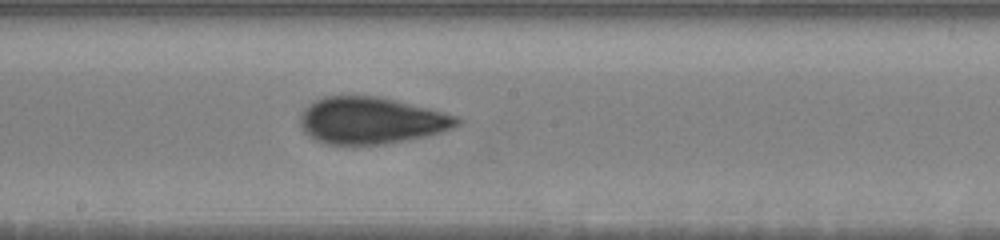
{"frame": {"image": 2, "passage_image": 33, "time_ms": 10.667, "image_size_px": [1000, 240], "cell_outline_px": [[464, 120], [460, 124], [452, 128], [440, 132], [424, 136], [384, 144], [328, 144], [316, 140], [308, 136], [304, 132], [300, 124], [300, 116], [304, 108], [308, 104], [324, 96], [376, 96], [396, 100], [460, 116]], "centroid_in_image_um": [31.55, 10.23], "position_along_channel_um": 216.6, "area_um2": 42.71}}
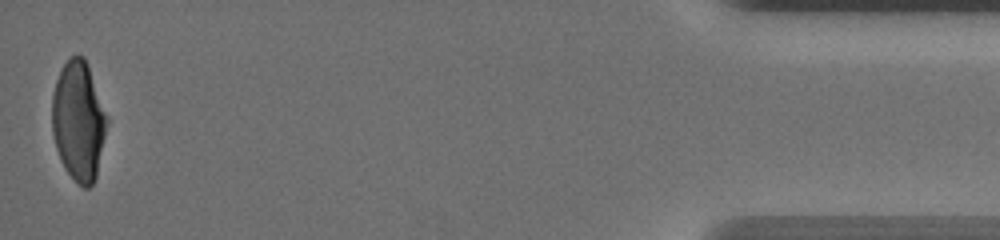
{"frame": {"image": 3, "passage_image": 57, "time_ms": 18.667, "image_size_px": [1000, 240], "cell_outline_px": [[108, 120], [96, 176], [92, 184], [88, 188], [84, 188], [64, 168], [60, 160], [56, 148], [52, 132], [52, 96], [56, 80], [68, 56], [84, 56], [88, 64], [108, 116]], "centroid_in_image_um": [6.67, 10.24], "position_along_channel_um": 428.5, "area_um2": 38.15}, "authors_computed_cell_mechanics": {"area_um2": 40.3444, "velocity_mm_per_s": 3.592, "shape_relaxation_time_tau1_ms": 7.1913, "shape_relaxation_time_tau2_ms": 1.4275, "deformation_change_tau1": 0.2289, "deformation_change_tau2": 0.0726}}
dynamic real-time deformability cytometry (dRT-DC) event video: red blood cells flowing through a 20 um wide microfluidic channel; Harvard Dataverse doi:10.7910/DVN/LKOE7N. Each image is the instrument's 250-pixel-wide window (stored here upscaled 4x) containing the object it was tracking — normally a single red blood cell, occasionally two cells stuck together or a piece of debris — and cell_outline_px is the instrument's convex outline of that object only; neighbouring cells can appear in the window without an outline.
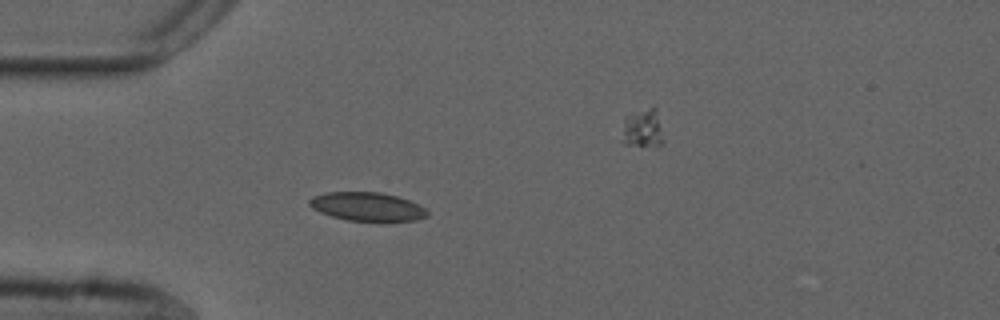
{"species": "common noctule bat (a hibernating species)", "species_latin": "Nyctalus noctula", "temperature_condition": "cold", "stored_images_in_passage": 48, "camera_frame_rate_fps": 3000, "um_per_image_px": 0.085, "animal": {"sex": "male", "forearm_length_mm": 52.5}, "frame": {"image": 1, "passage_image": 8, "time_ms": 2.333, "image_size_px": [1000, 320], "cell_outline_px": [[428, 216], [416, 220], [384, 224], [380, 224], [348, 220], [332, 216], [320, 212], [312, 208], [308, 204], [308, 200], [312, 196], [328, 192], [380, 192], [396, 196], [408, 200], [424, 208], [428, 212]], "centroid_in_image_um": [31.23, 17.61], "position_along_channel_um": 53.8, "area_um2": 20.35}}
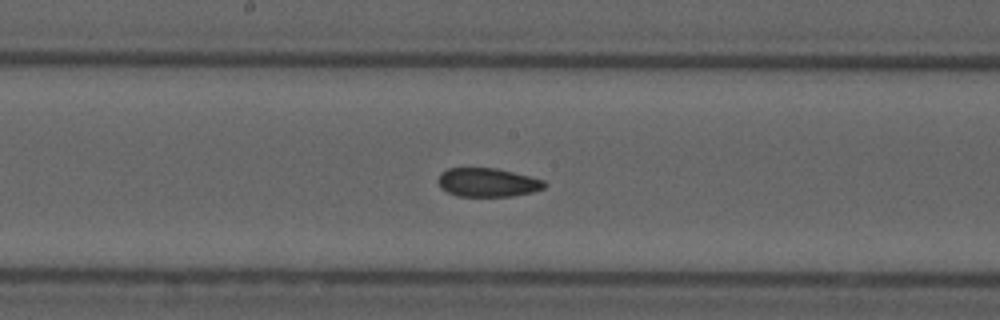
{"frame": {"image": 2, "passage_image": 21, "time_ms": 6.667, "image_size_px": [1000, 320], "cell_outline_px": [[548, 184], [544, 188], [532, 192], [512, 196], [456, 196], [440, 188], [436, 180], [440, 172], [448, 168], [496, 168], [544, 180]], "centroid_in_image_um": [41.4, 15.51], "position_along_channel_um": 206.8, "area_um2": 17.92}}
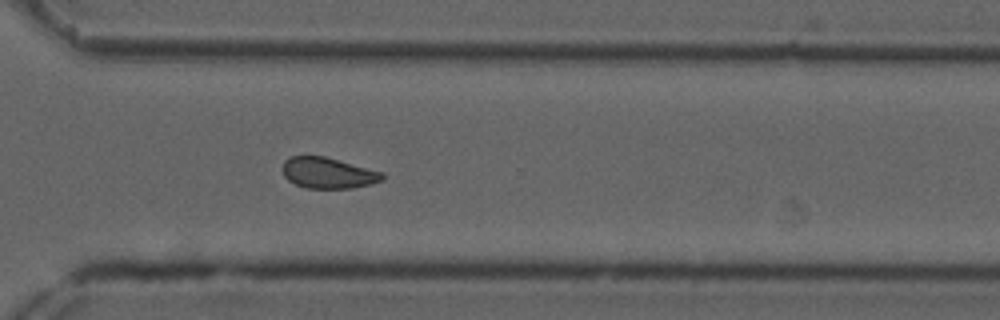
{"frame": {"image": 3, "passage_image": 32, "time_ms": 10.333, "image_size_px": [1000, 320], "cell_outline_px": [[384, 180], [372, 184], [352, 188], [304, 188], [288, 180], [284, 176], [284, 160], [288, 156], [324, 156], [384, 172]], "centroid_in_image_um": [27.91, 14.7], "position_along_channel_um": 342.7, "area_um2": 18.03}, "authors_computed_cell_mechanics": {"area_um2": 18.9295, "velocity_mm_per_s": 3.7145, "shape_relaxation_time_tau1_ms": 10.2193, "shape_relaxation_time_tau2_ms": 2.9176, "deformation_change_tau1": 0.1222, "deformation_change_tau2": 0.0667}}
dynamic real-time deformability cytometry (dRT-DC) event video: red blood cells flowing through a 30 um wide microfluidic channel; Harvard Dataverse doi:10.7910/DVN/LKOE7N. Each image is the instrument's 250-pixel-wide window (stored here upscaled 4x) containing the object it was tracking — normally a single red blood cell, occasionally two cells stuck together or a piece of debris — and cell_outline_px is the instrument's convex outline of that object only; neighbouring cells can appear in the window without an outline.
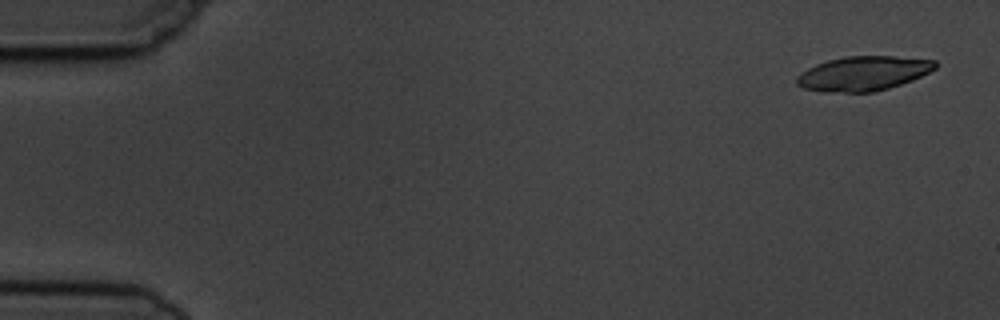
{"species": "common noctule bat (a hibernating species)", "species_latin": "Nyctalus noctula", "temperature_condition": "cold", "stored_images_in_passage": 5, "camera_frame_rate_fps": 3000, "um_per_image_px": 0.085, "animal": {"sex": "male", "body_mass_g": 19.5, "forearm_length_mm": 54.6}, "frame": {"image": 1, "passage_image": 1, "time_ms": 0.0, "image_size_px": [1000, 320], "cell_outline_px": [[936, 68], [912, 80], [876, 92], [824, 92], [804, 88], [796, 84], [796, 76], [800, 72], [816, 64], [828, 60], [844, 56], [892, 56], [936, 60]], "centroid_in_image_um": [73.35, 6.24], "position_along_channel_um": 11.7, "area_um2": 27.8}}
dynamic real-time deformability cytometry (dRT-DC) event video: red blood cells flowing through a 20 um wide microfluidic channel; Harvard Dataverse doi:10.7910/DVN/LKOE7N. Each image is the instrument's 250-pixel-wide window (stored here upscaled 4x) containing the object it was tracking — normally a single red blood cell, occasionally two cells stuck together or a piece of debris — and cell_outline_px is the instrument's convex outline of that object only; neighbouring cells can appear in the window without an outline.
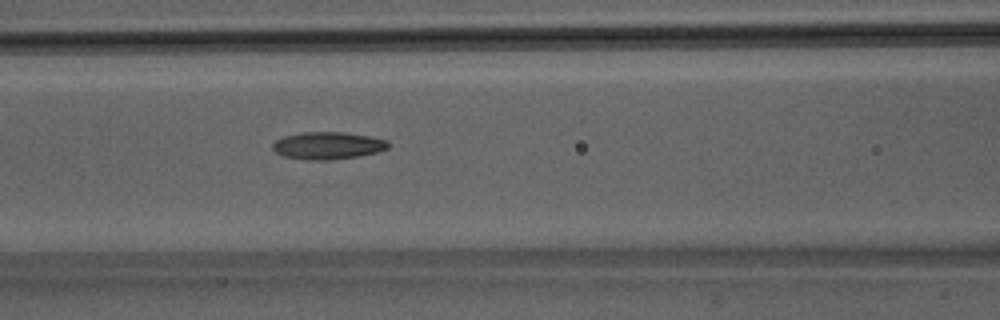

━━━━

Task directions →
From the line holding "through a 30" to the last line of the listing, please output each line exactly as it stands. Pictures stay out of the copy.

Output below →
dynamic real-time deformability cytometry (dRT-DC) event video: red blood cells flowing through a 30 um wide microfluidic channel; Harvard Dataverse doi:10.7910/DVN/LKOE7N. Each image is the instrument's 250-pixel-wide window (stored here upscaled 4x) containing the object it was tracking — normally a single red blood cell, occasionally two cells stuck together or a piece of debris — and cell_outline_px is the instrument's convex outline of that object only; neighbouring cells can appear in the window without an outline.
{"species": "common noctule bat (a hibernating species)", "species_latin": "Nyctalus noctula", "temperature_condition": "cold", "stored_images_in_passage": 5, "camera_frame_rate_fps": 3000, "um_per_image_px": 0.085, "animal": {"sex": "male", "body_mass_g": 19.5, "forearm_length_mm": 54.6}, "frame": {"image": 1, "passage_image": 1, "time_ms": 0.0, "image_size_px": [1000, 320], "cell_outline_px": [[936, 68], [912, 80], [876, 92], [824, 92], [804, 88], [796, 84], [796, 76], [800, 72], [816, 64], [828, 60], [844, 56], [892, 56], [936, 60]], "centroid_in_image_um": [73.35, 6.24], "position_along_channel_um": 11.7, "area_um2": 27.8}}
dynamic real-time deformability cytometry (dRT-DC) event video: red blood cells flowing through a 20 um wide microfluidic channel; Harvard Dataverse doi:10.7910/DVN/LKOE7N. Each image is the instrument's 250-pixel-wide window (stored here upscaled 4x) containing the object it was tracking — normally a single red blood cell, occasionally two cells stuck together or a piece of debris — and cell_outline_px is the instrument's convex outline of that object only; neighbouring cells can appear in the window without an outline.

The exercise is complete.